The CFO who sees the future as a continuation of the past risks obsolescence. As the e-commerce CFO candidly remarked, “Whenever a CFO says, ‘I’ve seen it all. Now just bring me in’ . . . I give them an immediate rejection because literally the next couple of years will be—in all functions, including finance and general administration—an explorative journey.”


Changing the budgeting process can be hard. Dynamic reallocation of capital may challenge entrenched interests, and gated funding forces executives to make difficult trade-offs. Scenario-based planning can expose strategic fragility and transparency into how KPIs impact the profit-and-loss statement may eliminate comfortable ambiguity. Effective performance management remains a critical enabler of both traditional and modern budgeting processes. It requires executives to cascade accountability throughout the organization and to establish business-review cadences that focus less on explaining performance gaps and more on what actions will be taken to address them.

But the cost of inaction is rising. The static annual budget can act as a brake on strategy, reinforce incrementalism, and lock capital into legacy priorities. These are big risks in a world where capital markets reward agility.
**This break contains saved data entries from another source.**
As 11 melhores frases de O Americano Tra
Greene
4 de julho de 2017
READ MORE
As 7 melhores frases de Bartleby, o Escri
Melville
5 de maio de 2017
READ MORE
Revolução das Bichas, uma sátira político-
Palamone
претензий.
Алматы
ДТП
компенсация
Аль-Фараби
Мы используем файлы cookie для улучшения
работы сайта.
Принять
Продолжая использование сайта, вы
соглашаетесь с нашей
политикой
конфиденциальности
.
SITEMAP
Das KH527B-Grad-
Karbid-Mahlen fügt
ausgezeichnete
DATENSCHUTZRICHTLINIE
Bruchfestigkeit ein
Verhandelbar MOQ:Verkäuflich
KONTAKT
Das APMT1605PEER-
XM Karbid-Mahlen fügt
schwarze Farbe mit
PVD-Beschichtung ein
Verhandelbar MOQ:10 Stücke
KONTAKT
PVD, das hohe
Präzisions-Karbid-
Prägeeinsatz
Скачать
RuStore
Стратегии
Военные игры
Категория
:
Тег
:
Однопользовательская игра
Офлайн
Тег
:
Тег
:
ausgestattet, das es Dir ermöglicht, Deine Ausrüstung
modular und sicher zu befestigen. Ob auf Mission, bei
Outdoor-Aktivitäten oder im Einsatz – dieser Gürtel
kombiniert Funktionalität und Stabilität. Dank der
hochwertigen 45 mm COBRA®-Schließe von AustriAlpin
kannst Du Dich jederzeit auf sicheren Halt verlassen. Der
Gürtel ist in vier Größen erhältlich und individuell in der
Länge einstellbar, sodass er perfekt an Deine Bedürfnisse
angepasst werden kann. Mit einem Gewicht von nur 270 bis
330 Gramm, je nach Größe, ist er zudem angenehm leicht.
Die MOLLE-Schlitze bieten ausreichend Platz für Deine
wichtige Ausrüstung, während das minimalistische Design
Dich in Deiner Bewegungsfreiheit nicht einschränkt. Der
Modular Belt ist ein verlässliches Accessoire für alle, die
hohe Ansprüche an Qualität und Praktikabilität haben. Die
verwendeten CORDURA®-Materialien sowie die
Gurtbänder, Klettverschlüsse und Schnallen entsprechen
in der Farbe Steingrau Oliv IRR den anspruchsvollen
To set a new budgeting approach in motion, CFOs can start with the imperatives outlined in this article: hard-wiring value creation into capital allocation; implementing a system of rolling scenario reviews and explicit contingency governance; and reallocating capital both year over year and in-year. Finally, CFOs can ensure that they and their teams have the AI and machine learning capabilities needed to industrialize driver-based planning. A final step, beyond the scope of this article but essential to consider, is redesigning incentives to reward adaptability, so that business units don’t complacently expect budget entitlements.

In summary, CFOs can reimagine budgets as strategic instruments that continuously reallocate capital towards the highest-value opportunities. Companies that successfully make this shift will be best positioned to convert volatility into advantage.